The pics are pretty poor quality but I am using a free 2mb digital camera so beggars cant be choosers Id like to get a decent digital camera to take some good detailed pictures and close ups but after buying the tank and all the extra's I am skint again

Thanks Fishfreak for your compliments. This is'nt my first tank but I have been out of fishkeeping for a good few years (when I used to keep fish I didnt even know about cycling a tank so hopefully things are a little different now and I am doing things a whole lot better)

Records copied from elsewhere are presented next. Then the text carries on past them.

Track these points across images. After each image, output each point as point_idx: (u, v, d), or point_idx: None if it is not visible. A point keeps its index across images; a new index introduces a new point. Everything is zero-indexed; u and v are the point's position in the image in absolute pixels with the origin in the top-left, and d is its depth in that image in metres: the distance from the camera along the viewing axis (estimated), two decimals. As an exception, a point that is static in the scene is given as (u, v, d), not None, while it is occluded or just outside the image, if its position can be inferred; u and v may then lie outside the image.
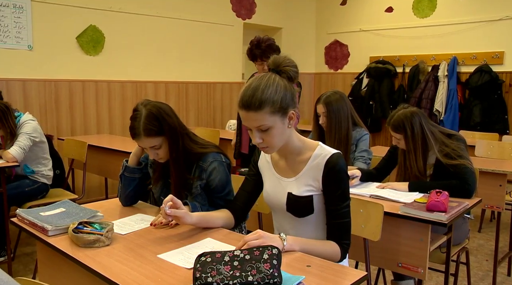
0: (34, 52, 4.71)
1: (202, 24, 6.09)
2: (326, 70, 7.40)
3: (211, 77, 6.29)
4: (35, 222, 1.77)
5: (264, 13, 6.89)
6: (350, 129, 2.96)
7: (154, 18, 5.60)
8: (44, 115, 4.75)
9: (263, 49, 3.19)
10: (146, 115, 1.88)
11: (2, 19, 4.49)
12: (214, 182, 1.96)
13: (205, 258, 1.28)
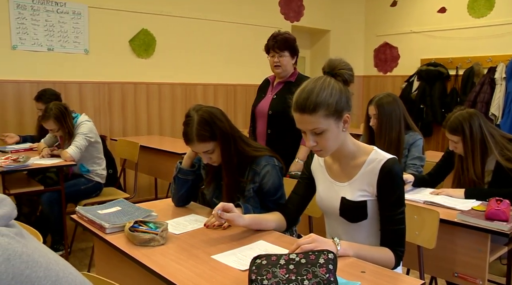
0: (89, 55, 4.89)
1: (250, 27, 6.13)
2: (375, 73, 7.27)
3: (259, 80, 6.28)
4: (93, 219, 1.84)
5: (312, 16, 6.85)
6: (402, 133, 2.89)
7: (203, 22, 5.68)
8: (98, 116, 4.92)
9: (277, 40, 3.10)
10: (198, 121, 1.90)
11: (62, 25, 4.70)
12: (267, 185, 1.96)
13: (261, 260, 1.28)
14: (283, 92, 3.10)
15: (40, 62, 4.60)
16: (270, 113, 3.11)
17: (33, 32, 4.56)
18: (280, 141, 3.09)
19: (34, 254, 0.80)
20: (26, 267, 0.75)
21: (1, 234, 0.78)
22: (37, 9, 4.56)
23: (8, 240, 0.77)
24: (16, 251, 0.76)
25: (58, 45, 4.71)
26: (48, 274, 0.79)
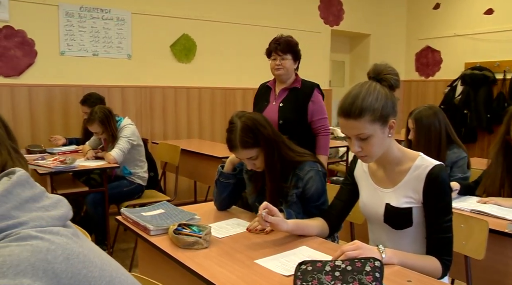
0: (132, 60, 5.01)
1: (289, 31, 6.06)
2: (416, 77, 7.12)
3: (298, 84, 6.30)
4: (138, 221, 1.87)
5: (353, 20, 6.79)
6: (443, 149, 2.74)
7: (243, 26, 5.72)
8: (139, 120, 5.03)
9: (280, 43, 3.06)
10: (241, 128, 1.91)
11: (107, 31, 4.84)
12: (310, 191, 1.95)
13: (306, 266, 1.28)
14: (290, 99, 3.03)
15: (85, 67, 4.75)
16: (281, 123, 3.00)
17: (79, 38, 4.71)
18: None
19: (89, 254, 0.82)
20: (83, 267, 0.77)
21: (60, 234, 0.80)
22: (83, 16, 4.72)
23: (66, 240, 0.79)
24: (74, 251, 0.78)
25: (103, 50, 4.85)
26: (102, 275, 0.81)
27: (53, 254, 0.74)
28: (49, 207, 0.85)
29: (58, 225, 0.82)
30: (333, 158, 5.53)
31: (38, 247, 0.73)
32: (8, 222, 0.76)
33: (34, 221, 0.79)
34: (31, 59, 4.48)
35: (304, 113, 3.00)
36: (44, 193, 0.88)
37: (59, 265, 0.73)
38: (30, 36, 4.45)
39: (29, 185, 0.85)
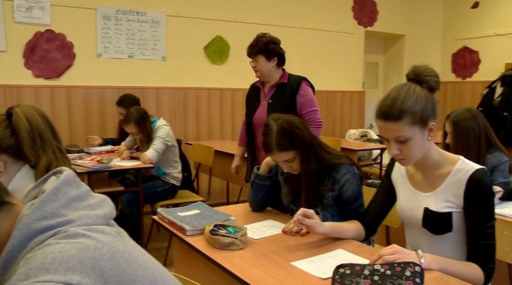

P.S. yeah, my dog is SEXY LOL

fish are nice to look at but you cant pick em up and tickle their tummys or stroke their heads like you can a dog can you? LOL


----------



## fishfreaks (Jan 19, 2005)

> fish are nice to look at but you cant pick em up and tickle their tummys or stroke their heads like you can a dog can you? LOL


Nope you cant :lol:


----------



## fishboy (Feb 26, 2005)

dazzer1975 said:


> flamingonhot, no, they are platties, practically the same fish though I have to admit.


FUN FACT-Most platies sold today are interbred with swordtails. Some strains come out without tails and are sold as platies and ones with tails are sold as swordtails, so most are literaly the same hybrid species


----------



## leveldrummer (May 27, 2005)

dazzer1975 said:


> fish are nice to look at but you cant pick em up and tickle their tummys or stroke their heads like you can a dog can you? LOL


what?... you cant?... whooops (puts fish back in water)


----------



## fishfreaks (Jan 19, 2005)

leveldrummer said:


> what?... you cant?... whooops (puts fish back in water)


LOL :chair: :roll:


----------